VICTOR HUGO VIENT DE MOURIR - Judith PERRIGNON
« La nouvelle court les rues, les pas de porte et les métiers, on entend l'autre dire qu'il est mort le poète. Vient alors cette étrange collision des mots et de la vie, qui produit du silence puis des gestes ralentis au travail. L'homme qui leur a tendu un miroir n'est plus là. Tout s'amplifie, tout s'accélère. On dirait qu'en mourant, qu'en glissant vers l'abîme, il creuse un grand trou et y aspire son temps, sa ville... »
La mort de Victor Hugo puis les funérailles d'État qui s'annoncent déclenchent une véritable bataille.

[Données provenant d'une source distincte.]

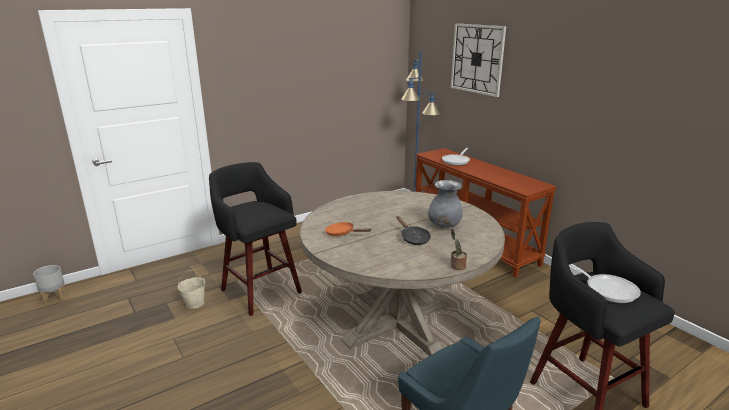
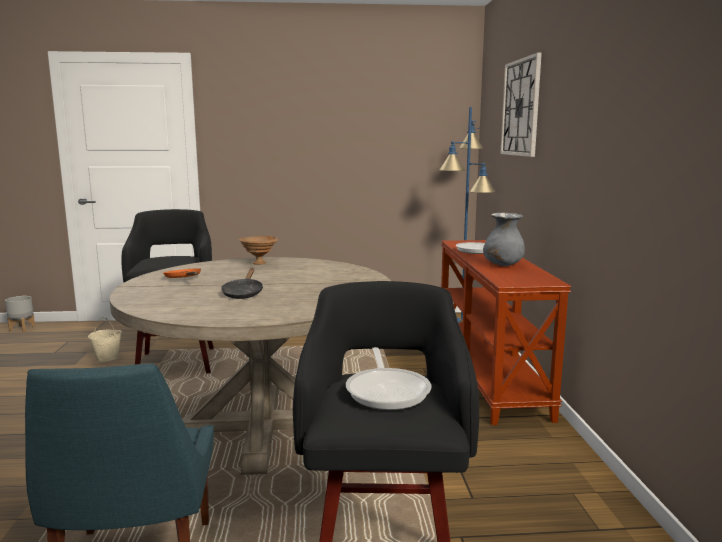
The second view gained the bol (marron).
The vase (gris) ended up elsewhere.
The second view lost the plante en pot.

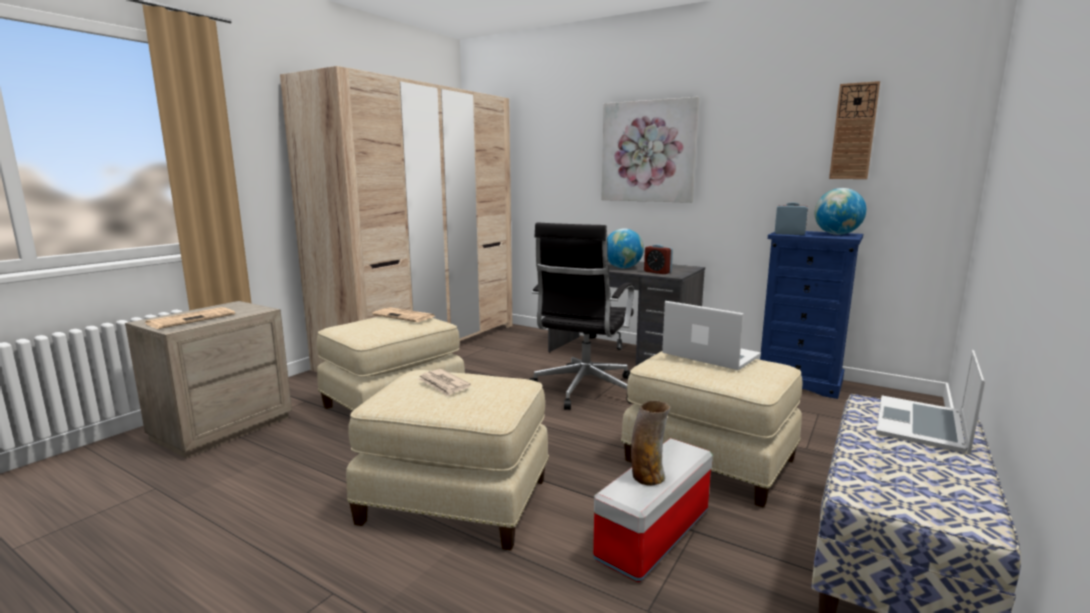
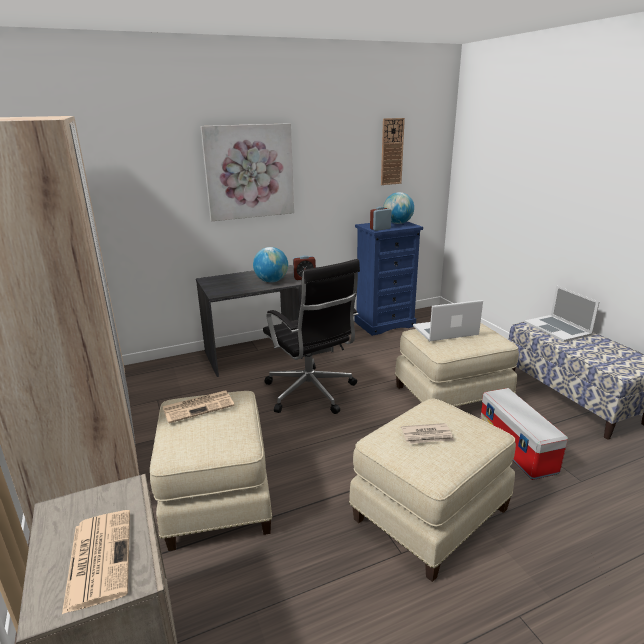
The second view lost the vase.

Paris est pris de fièvre.
Les dernières heures de Victor Hugo, l'attente de sa mort, la peine et la tension qui montent entre ses murs et ailleurs, dans la rue, dans les rues, les usines, les commissariats, les églises... L'émotion de sa famille, de ses proches, du peuple à l'annonce de sa mort aux incontestables (et attendues/appréhendées) répercussions politiques et religieuses.

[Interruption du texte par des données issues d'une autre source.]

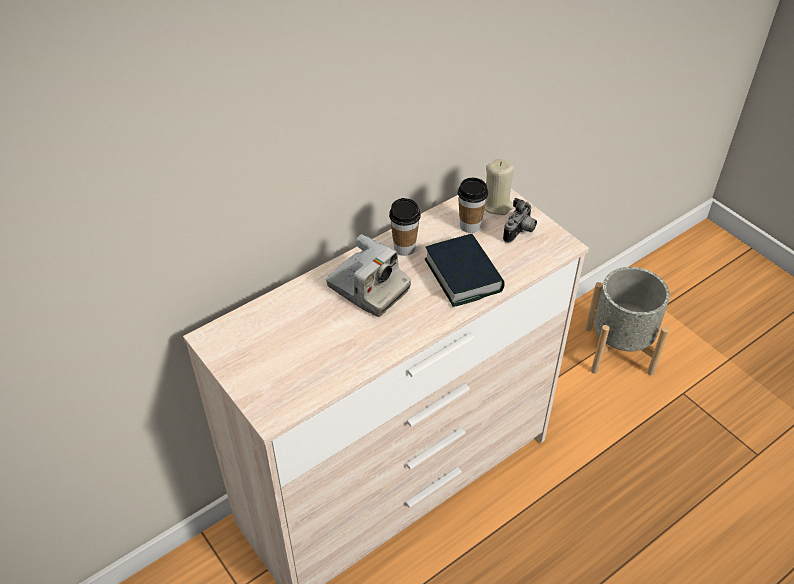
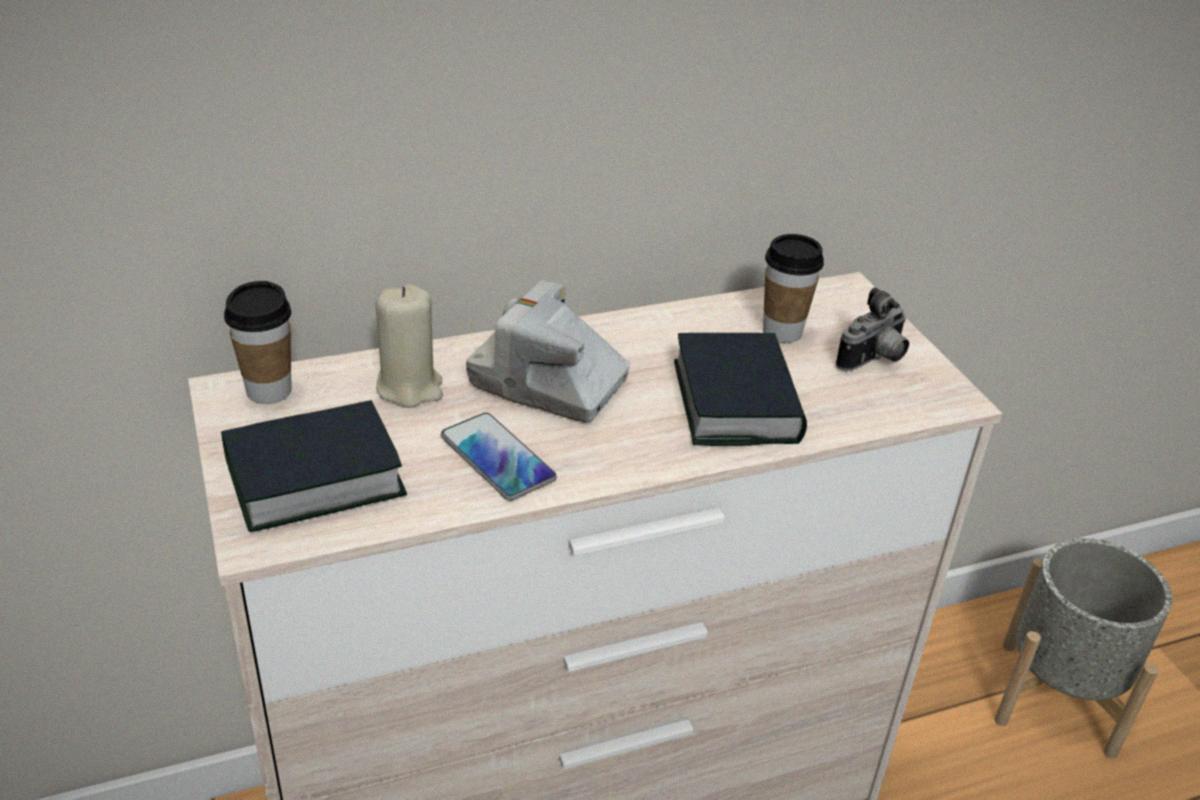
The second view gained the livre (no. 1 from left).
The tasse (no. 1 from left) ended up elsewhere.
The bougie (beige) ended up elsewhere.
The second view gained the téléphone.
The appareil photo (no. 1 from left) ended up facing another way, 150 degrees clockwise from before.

C'est tout un peuple qui en ce 22 mai 1885 se retrouve en deuil. Un peuple auquel l'on tente de retirer (en planifiant les obsèques un lundi) la possibilité de rendre hommage à l'emblématique homme de lettres et d'action qui l'a si brillamment décrit et tant défendu.
Car de nombreux protagonistes cherchent à s'approprier la figure de cet auteur/personnage politique engagé, à instrumentaliser/avoir la mainmise sur ses funérailles aux enjeux multiples. Mais, malgré ces tentatives de récupération et d'endiguement, c'est toute une foule oscillant entre révolte et recueillement qui l'accompagnera jusqu'au Panthéon, le 1er juin, après que sa dépouille ait été exposée sous l'Arc de triomphe.

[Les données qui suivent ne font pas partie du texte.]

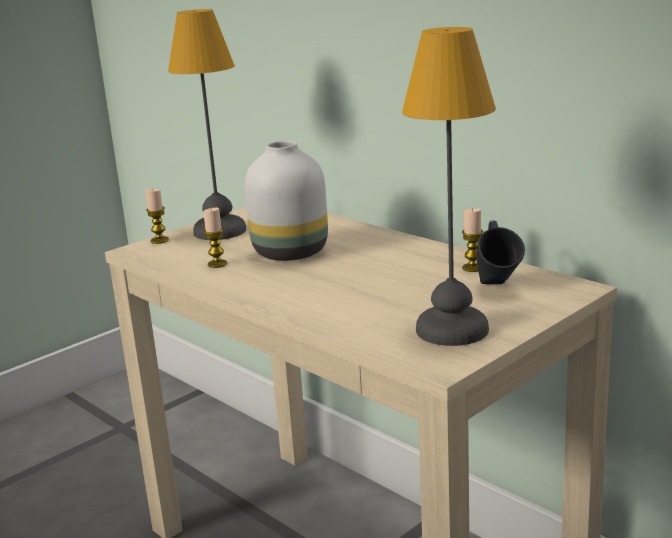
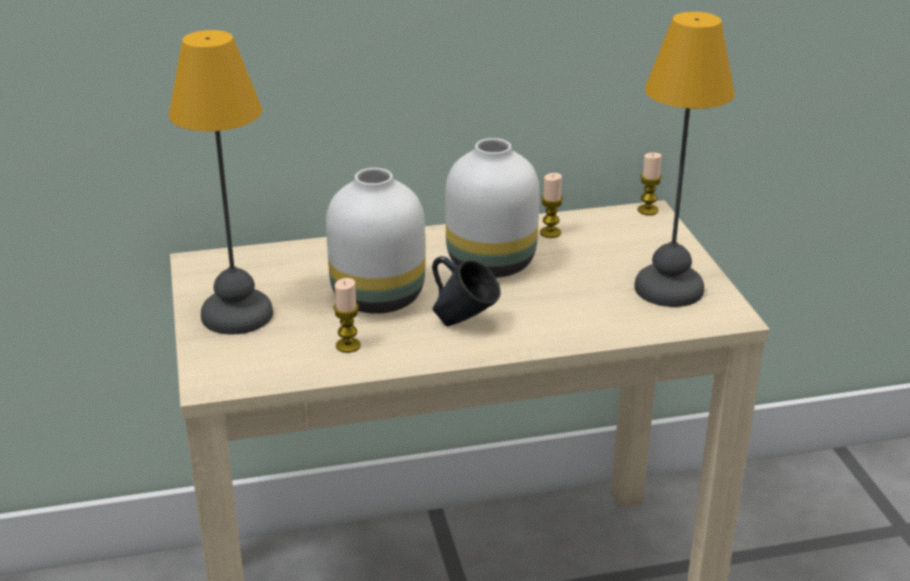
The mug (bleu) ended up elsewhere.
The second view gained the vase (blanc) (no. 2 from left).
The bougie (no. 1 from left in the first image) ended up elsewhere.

Au-delà du récit des derniers jours de Victor Hugo et ceux qui ont suivi, c'est tout un contexte historique dont parle Judith Perrignon, qui démontre encore une fois son immense talent de narratrice.
Dans une superbe langue, précise, érudite, musicale et poétique qui nous emporte, elle allie le spectaculaire à l'intime, et mêle le destin d'un homme d'exception à celle d'un pays en pleine mutation après la Commune de 1871.
Et, par le biais de cet hommage à Victor Hugo (et à son père qui le lui fit aimer), Judith Perrignon rappelle à nos mémoires les révoltes, les mots, les sacrifices du passé, et leurs fruits à défendre.
"Alors remonter le fleuve de l'Histoire, le courant des funérailles, suivre le chemin, chercher où il s'est égaré. Observer sur les photos d'époque ce gros machin noir sous l'Arc de triomphe, qui écrasait le mort et celui qui venait le saluer, pour rappeler à l'homme qu'il dois s'agenouiller.
Revenir aux détails, aux minutes où les gendarmes déchirèrent les vers du poète brodés sur le noir anarchiste. Les imaginer qui tendent le tissu, et d'un coup sec, de la main, de l'épée, le déchirent encore et encore, le réduisent en lambeaux, au néant. Le poète qu'on enterre a déjà sous-titré la scène: Si on rudoie l'utopie, on la tue."
Victor Hugo vient de mourir figure dans la liste du prix Femina et du Grand prix du roman de l'Académie française.
L'auteur >> Née en 1967, Judith Perrignon est auteur et ancienne journaliste à Libération. Elle a notamment publié C’était mon frère (L’Iconoclaste, 2006), sur Vincent et Théo Van Gogh, qui a connu un succès public et critique (12 000 exemplaires vendus).
Elle est l’auteur de l’ouvrage Lettre à une mère avec le Pr Frydman, Mauvais génie avec Marianne Denicourt (Stock, 2005), L’Intranquille avec Gérard Garouste (L’Iconoclaste, 2009), Les Chagrins (Stock, 2010), Les Faibles et les Forts (Stock, 2013), Et tu n’es pas revenu avec Marceline Loridan-Ivens (Grasset, 2015).